Why were these concerns withheld from the Dáil for so long? Four months and 13 parliamentary questions later, Deputy Murphy eventually got some detail because freedom of information was hurriedly coming down the tracks. Why did the Minister not tell the Dáil about the list of concerns which has now been documented in freedom of information documents? Why was it withheld from the Dáil? Was the Minister afraid of upsetting somebody or upsetting the apple cart? Was it better to leave well alone? No one can quite understand why this information was withheld for so long from the Dáil, and Deputy Catherine Murphy in particular, in the context of the liquidation of IBRC when we were told everything was grand and everybody was good and behaving. We then learned from the documents much later that everything was not grand.

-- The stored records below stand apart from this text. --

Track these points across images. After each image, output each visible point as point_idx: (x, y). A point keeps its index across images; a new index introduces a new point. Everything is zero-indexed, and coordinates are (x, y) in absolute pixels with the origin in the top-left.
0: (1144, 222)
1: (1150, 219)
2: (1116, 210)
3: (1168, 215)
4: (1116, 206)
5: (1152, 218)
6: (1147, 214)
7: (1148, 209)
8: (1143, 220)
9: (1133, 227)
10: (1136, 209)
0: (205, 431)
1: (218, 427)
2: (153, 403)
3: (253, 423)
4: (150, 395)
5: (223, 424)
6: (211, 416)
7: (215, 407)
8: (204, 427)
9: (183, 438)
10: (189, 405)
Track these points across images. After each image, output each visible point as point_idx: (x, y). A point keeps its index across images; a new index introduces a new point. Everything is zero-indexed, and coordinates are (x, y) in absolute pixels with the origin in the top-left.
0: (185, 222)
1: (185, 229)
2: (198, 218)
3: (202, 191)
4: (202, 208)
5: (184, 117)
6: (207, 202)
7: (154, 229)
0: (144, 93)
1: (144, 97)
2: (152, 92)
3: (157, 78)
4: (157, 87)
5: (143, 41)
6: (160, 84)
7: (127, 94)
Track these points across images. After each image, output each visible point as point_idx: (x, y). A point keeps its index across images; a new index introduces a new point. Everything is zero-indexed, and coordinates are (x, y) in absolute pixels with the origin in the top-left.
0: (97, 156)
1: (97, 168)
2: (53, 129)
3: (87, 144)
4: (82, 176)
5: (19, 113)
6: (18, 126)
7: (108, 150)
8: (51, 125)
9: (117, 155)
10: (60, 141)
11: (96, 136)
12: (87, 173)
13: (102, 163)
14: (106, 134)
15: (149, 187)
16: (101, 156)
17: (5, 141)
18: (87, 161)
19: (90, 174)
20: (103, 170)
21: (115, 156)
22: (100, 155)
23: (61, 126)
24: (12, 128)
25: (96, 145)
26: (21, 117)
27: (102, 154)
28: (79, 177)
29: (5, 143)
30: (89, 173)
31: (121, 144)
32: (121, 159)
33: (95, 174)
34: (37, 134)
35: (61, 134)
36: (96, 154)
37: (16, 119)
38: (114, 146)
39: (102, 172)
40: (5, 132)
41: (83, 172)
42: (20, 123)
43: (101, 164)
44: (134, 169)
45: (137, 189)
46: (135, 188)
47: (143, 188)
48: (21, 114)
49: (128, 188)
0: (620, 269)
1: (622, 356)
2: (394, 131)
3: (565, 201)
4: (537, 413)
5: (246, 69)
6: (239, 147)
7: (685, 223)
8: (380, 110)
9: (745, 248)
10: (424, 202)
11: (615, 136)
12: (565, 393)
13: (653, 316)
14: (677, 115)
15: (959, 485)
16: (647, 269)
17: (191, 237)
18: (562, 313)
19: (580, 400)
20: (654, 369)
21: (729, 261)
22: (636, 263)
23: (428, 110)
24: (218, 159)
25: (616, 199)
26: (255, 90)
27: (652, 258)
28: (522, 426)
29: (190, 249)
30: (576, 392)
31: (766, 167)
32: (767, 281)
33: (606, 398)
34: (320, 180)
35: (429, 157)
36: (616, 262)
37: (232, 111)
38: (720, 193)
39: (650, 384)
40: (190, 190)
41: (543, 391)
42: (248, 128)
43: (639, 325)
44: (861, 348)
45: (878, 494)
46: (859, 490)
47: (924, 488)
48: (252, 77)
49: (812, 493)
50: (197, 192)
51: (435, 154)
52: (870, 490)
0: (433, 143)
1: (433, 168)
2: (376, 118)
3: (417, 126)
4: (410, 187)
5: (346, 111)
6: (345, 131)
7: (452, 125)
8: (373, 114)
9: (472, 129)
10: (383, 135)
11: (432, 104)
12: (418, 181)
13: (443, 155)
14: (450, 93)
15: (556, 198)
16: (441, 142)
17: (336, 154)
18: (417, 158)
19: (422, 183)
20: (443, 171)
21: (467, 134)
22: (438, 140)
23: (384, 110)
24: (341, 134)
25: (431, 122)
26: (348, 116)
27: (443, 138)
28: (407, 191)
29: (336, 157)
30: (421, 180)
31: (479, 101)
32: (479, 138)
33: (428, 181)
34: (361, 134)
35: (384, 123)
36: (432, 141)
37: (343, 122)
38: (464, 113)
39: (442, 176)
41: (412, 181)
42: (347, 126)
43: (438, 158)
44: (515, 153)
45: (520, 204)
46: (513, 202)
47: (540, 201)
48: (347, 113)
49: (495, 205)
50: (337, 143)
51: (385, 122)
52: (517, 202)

This brings me to the nature and type of the investigation. It is a fundamental error of judgment to appoint the same company involved in advising on the sale to investigate the sale. Do not give me the stuff about Chinese walls and different divisions; with regard to a conflict of interest and the perception of a conflict of interest, it is a no-brainer and an error of judgment on the Minister's behalf. The Labour Party is going along with it, although the Tánaiste told me she wanted an independent competent authority. I do not understand why the Government is ramming through this particular mode of inquiry. It suggests an arrogance and a detachment from public anger. There is arrogance, perhaps because of the overall majority, that the Government can ram through whatever it likes and can stitch this into an inquiry with a narrow remit, because many of the issues I have outlined will not be covered, and we will be told whether there are material deficiencies and that it meets normal commercial sale standards. This is all it will be asked to come up with. It is a stitch up in many respects to get the outcome the Government wants in the time covered.

It is wrong to proceed on the basis the Minister has decided to proceed with regard to satisfying genuine public interest provoked by the concerns of civil servants in the Department of Finance, primarily with regard to the conduct of IBRC in these large transactions and the sale of Siteserv.